Please produce a character-exact copy of the listing that follows, omitting all images.

####################

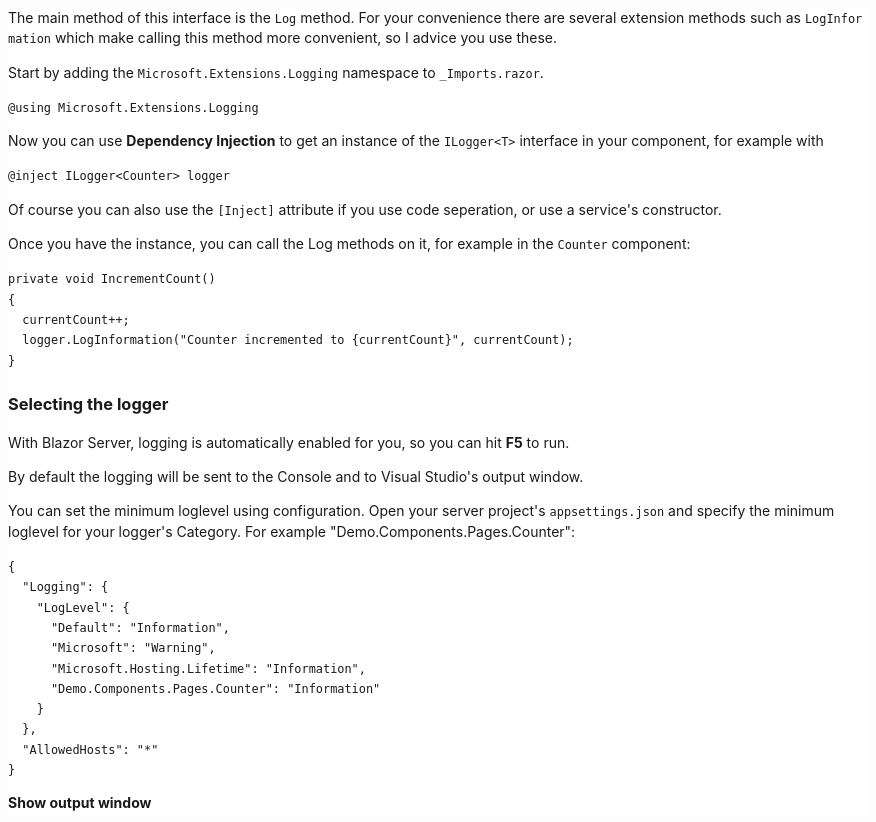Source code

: The main method of this interface is the `Log` method. For your convenience there are several extension methods such
as `LogInformation` which make calling this method more convenient, so I advice you use these.

Start by adding the `Microsoft.Extensions.Logging` namespace to `_Imports.razor`.

```
@using Microsoft.Extensions.Logging 
```

Now you can use **Dependency Injection** to get an instance of the `ILogger<T>` interface in your component,
for example with

```
@inject ILogger<Counter> logger
```

Of course you can also use the `[Inject]` attribute if you use code seperation, or use a service's constructor.

Once you have the instance, you can call the Log methods on it, for example in the `Counter` component:

```
private void IncrementCount()
{
  currentCount++;
  logger.LogInformation("Counter incremented to {currentCount}", currentCount);
}
```

### Selecting the logger

With Blazor Server, logging is automatically enabled for you, so you can hit **F5** to run.

By default the logging will be sent to the Console and to Visual Studio's output window.

You can set the minimum loglevel using configuration. Open your server project's `appsettings.json`
and specify the minimum loglevel for your logger's Category. For example "Demo.Components.Pages.Counter":

```
{
  "Logging": {
    "LogLevel": {
      "Default": "Information",
      "Microsoft": "Warning",
      "Microsoft.Hosting.Lifetime": "Information",
      "Demo.Components.Pages.Counter": "Information"
    }
  },
  "AllowedHosts": "*"
}
```

**Show output window**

####################

EXPECTED ANSWER
Source code

: The main method of this interface is the `Log` method. For your convenience there are several extension methods such
as `LogInformation` which make calling this method more convenient, so I advice you use these.

Start by adding the `Microsoft.Extensions.Logging` namespace to `_Imports.razor`.

```
@using Microsoft.Extensions.Logging 
```

Now you can use **Dependency Injection** to get an instance of the `ILogger<T>` interface in your component,
for example with

```
@inject ILogger<Counter> logger
```

Of course you can also use the `[Inject]` attribute if you use code seperation, or use a service's constructor.

Once you have the instance, you can call the Log methods on it, for example in the `Counter` component:

```
private void IncrementCount()
{
  currentCount++;
  logger.LogInformation("Counter incremented to {currentCount}", currentCount);
}
```

### Selecting the logger

With Blazor Server, logging is automatically enabled for you, so you can hit **F5** to run.

By default the logging will be sent to the Console and to Visual Studio's output window.

You can set the minimum loglevel using configuration. Open your server project's `appsettings.json`
and specify the minimum loglevel for your logger's Category. For example "Demo.Components.Pages.Counter":

```
{
  "Logging": {
    "LogLevel": {
      "Default": "Information",
      "Microsoft": "Warning",
      "Microsoft.Hosting.Lifetime": "Information",
      "Demo.Components.Pages.Counter": "Information"
    }
  },
  "AllowedHosts": "*"
}
```

**Show output window**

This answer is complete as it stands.